What is the impact of the TRID rule?


  • It constitutes a bevy of change for lenders, settlement service providers, real estate agents and consumers.
  • It has necessitated considerable expenses for systems and business process changes, training and other needs – costs ultimately borne by consumers.
  • Since its implementation, the many lingering open questions, misperceptions and technical ambiguities in the rule have resulted in significant market disruptions. Investors and due diligence firms have taken an extremely conservative interpretation of several aspects of the TRID rule and the physical disclosure display requirements, resulting in a very high percentage of loans being held in suspense, rendered unsaleable, or forcing lenders to sell loans at a significant discount in a “scratch and dent” marketplace.

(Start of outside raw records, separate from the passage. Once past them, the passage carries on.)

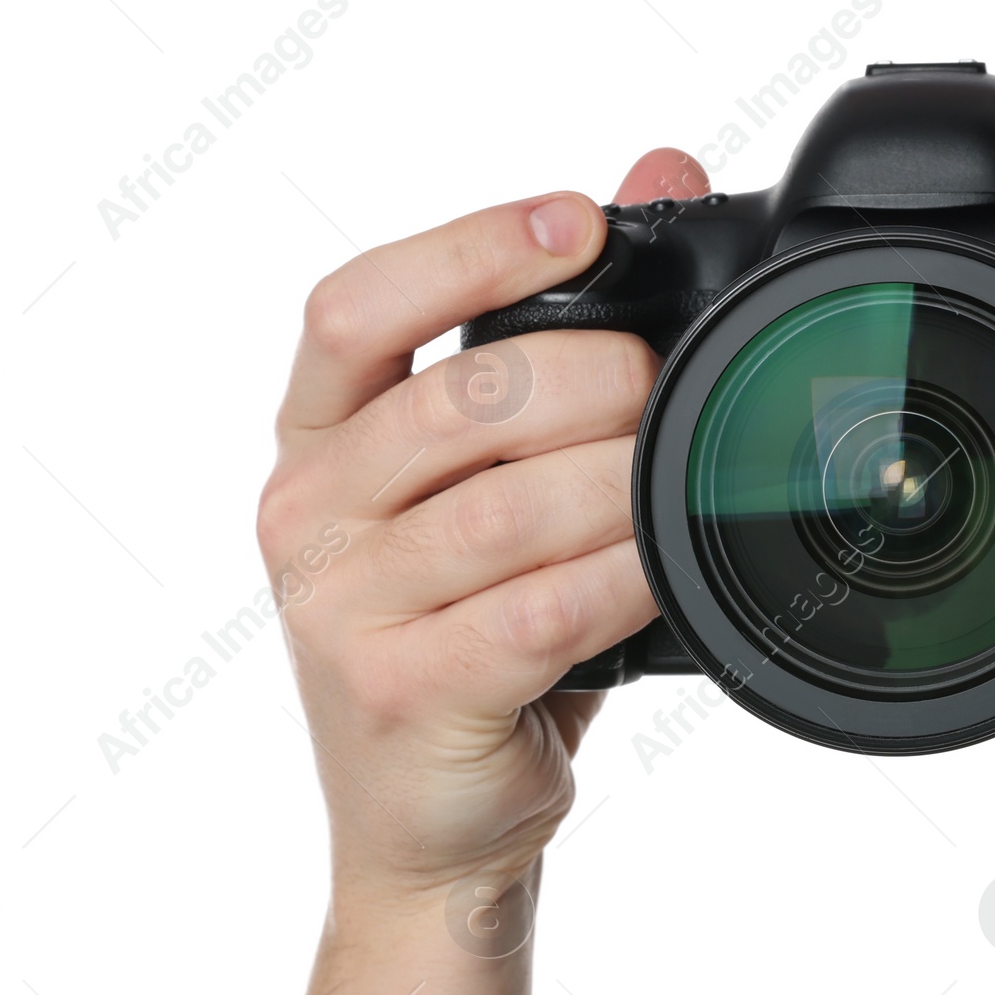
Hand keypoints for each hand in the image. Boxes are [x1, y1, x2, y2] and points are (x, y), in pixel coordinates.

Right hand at [258, 149, 709, 907]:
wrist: (429, 823)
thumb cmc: (471, 643)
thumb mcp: (494, 489)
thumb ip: (557, 343)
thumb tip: (660, 172)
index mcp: (317, 442)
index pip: (358, 305)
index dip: (470, 247)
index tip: (579, 220)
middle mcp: (309, 513)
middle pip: (459, 399)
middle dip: (597, 381)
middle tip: (667, 394)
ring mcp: (340, 607)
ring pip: (508, 507)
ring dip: (624, 483)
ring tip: (685, 479)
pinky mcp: (401, 690)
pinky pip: (539, 607)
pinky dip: (623, 576)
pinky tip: (667, 564)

  • The jumbo loan secondary market seems to be experiencing the most acute disruptions, specifically for whole‐loan trading and private‐label securitizations.
  • Many of the errors are minor or technical in nature, such as issues with the alignment or shading of forms, rounding errors, time stamps or boxes that are improperly completed on the LE.
  • Compounding these errors is investor uncertainty regarding whether, and under what conditions, a CD can cure or correct the LE for those data fields that are not subject to either tolerances or re‐disclosures enumerated under the TRID rule.
  • If these conditions persist, many lenders could experience liquidity issues as unsold or repurchased loans clog warehouse lines and balance sheets.


It is yet unknown how Fannie Mae and Freddie Mac and the Department of Housing and Urban Development (HUD) will view TRID compliance. For now the GSEs and HUD are honoring the grace periods but soon they will begin applying their own interpretations of TRID to their post‐close quality control, repurchase (GSE) and claims review (HUD) processes.